At over 8 ft by 6 ft (260cm x 185cm), this central panel of a triptych for the Altarpiece for the Saints of Cologne presented viewers with an almost life size tableau of the classic Biblical scene (large version here). It was painted in the 1440′s by the late Gothic German painter Stefan Lochner, also known as Stephan Lochner or Stephen Lochner.
Lochner combines the German Gothic style with influences from the Flemish painters of his time, presenting a scene with strong naturalistic elements, brilliant colors and intense focus on detail. The kings and attendant figures are all dressed in modern (for the time) clothing, rendered with great attention to the nature of the rich fabrics, along with the detailed armor of the knights and the intricate decoration of the gifts. Lochner also devotes attention to the individual likenesses of the supporting cast (presumably of the town’s elders and wealthy).

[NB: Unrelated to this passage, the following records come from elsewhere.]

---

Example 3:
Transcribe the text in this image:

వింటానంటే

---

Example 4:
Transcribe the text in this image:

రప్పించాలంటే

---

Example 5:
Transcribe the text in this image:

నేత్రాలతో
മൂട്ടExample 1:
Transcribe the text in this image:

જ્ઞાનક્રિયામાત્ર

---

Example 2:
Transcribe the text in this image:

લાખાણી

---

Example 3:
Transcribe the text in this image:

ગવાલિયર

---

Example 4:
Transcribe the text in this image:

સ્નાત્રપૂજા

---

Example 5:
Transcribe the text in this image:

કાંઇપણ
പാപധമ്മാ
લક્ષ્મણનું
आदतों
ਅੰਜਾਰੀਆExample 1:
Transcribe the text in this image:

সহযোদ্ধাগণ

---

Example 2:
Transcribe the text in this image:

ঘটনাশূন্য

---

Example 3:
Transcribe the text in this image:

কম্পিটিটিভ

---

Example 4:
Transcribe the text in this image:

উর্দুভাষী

The Madonna, her head weighted with a pretty hefty and earthly looking crown, is surrounded by dark flying figures that might at first seem oddly bat-like, but are in fact angels, painted with Lochner’s signature stunning ultramarine blue. This pigment was made from powdered lapis lazuli, an intensely blue semi-precious stone that was at the time even more precious then the pure gold Lochner used for the background. (Modern ultramarine blue, called French ultramarine, uses a synthetic pigment discovered in the 19th Century.)

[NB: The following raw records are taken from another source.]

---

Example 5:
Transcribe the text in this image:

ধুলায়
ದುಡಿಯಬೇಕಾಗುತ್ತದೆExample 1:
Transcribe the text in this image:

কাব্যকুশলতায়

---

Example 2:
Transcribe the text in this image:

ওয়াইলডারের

The angels are also unusual in that they are “bodiless”, their blonde heads and childlike arms depicted as solid, but their remaining figures mere wisps of suggested motion.
Lochner may have absorbed influences from elsewhere; scholars suggest that his command of perspective in some images was far enough ahead of his contemporaries in Germany that he must have been exposed to the new developments in perspective that were coming out of Italy at the time.
In his Adoration, however, we are still given a scene that is on that edge where decorative devotional art meets naturalistic rendering, to remarkable effect.
Lochner intended that we, like the Magi, be stunned by the beauty of the moment.